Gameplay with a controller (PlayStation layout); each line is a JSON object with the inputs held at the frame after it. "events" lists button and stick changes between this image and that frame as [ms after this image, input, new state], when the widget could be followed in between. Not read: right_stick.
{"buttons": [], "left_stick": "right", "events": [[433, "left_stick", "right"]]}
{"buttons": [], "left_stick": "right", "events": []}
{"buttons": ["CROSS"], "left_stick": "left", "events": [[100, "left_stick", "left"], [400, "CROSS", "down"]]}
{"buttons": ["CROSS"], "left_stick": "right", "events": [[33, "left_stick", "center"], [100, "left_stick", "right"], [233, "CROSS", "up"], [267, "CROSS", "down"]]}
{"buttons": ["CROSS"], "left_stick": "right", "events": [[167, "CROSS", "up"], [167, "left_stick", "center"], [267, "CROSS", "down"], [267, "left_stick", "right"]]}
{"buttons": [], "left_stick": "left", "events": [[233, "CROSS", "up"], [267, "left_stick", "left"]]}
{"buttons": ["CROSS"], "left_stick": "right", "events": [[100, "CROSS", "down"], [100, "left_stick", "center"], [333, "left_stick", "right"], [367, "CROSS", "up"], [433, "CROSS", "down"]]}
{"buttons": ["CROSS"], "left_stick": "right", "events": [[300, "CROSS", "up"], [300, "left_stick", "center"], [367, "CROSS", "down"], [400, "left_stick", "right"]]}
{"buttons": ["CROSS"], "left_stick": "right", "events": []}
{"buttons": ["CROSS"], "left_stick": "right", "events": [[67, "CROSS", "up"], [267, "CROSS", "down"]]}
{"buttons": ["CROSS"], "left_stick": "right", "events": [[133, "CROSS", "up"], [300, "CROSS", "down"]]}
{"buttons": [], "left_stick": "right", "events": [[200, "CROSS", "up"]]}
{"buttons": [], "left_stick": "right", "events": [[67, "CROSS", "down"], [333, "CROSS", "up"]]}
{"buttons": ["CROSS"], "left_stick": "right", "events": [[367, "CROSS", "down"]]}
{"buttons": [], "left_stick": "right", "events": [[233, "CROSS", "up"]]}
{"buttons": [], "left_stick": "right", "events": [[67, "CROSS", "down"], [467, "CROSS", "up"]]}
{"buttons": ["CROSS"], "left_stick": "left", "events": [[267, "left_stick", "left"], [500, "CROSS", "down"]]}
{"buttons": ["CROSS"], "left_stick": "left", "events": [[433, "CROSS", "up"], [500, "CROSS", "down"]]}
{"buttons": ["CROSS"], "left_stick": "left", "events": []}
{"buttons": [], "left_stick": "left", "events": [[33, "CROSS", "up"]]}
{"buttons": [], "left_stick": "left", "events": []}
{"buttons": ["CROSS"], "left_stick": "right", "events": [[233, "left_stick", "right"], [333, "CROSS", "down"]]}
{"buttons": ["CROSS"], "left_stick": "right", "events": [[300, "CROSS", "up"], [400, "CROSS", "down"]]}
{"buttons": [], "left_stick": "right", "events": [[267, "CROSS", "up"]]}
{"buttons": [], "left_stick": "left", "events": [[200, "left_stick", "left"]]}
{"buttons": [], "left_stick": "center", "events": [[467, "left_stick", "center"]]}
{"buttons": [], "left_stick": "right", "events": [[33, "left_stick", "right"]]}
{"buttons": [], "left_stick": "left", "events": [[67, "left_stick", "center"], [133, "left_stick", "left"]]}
_ _ _ _
# How to complete this task:
For the records above, restate every line word for word.

# Answer for the task:
Gameplay with a controller (PlayStation layout); each line is a JSON object with the inputs held at the frame after it. "events" lists button and stick changes between this image and that frame as [ms after this image, input, new state], when the widget could be followed in between. Not read: right_stick.
{"buttons": [], "left_stick": "right", "events": [[433, "left_stick", "right"]]}
{"buttons": [], "left_stick": "right", "events": []}
{"buttons": ["CROSS"], "left_stick": "left", "events": [[100, "left_stick", "left"], [400, "CROSS", "down"]]}
{"buttons": ["CROSS"], "left_stick": "right", "events": [[33, "left_stick", "center"], [100, "left_stick", "right"], [233, "CROSS", "up"], [267, "CROSS", "down"]]}
{"buttons": ["CROSS"], "left_stick": "right", "events": [[167, "CROSS", "up"], [167, "left_stick", "center"], [267, "CROSS", "down"], [267, "left_stick", "right"]]}
{"buttons": [], "left_stick": "left", "events": [[233, "CROSS", "up"], [267, "left_stick", "left"]]}
{"buttons": ["CROSS"], "left_stick": "right", "events": [[100, "CROSS", "down"], [100, "left_stick", "center"], [333, "left_stick", "right"], [367, "CROSS", "up"], [433, "CROSS", "down"]]}
{"buttons": ["CROSS"], "left_stick": "right", "events": [[300, "CROSS", "up"], [300, "left_stick", "center"], [367, "CROSS", "down"], [400, "left_stick", "right"]]}
{"buttons": ["CROSS"], "left_stick": "right", "events": []}
{"buttons": ["CROSS"], "left_stick": "right", "events": [[67, "CROSS", "up"], [267, "CROSS", "down"]]}
{"buttons": ["CROSS"], "left_stick": "right", "events": [[133, "CROSS", "up"], [300, "CROSS", "down"]]}
{"buttons": [], "left_stick": "right", "events": [[200, "CROSS", "up"]]}
{"buttons": [], "left_stick": "right", "events": [[67, "CROSS", "down"], [333, "CROSS", "up"]]}
{"buttons": ["CROSS"], "left_stick": "right", "events": [[367, "CROSS", "down"]]}
{"buttons": [], "left_stick": "right", "events": [[233, "CROSS", "up"]]}
{"buttons": [], "left_stick": "right", "events": [[67, "CROSS", "down"], [467, "CROSS", "up"]]}
{"buttons": ["CROSS"], "left_stick": "left", "events": [[267, "left_stick", "left"], [500, "CROSS", "down"]]}
{"buttons": ["CROSS"], "left_stick": "left", "events": [[433, "CROSS", "up"], [500, "CROSS", "down"]]}
{"buttons": ["CROSS"], "left_stick": "left", "events": []}
{"buttons": [], "left_stick": "left", "events": [[33, "CROSS", "up"]]}
{"buttons": [], "left_stick": "left", "events": []}
{"buttons": ["CROSS"], "left_stick": "right", "events": [[233, "left_stick", "right"], [333, "CROSS", "down"]]}
{"buttons": ["CROSS"], "left_stick": "right", "events": [[300, "CROSS", "up"], [400, "CROSS", "down"]]}
{"buttons": [], "left_stick": "right", "events": [[267, "CROSS", "up"]]}
{"buttons": [], "left_stick": "left", "events": [[200, "left_stick", "left"]]}
{"buttons": [], "left_stick": "center", "events": [[467, "left_stick", "center"]]}
{"buttons": [], "left_stick": "right", "events": [[33, "left_stick", "right"]]}
{"buttons": [], "left_stick": "left", "events": [[67, "left_stick", "center"], [133, "left_stick", "left"]]}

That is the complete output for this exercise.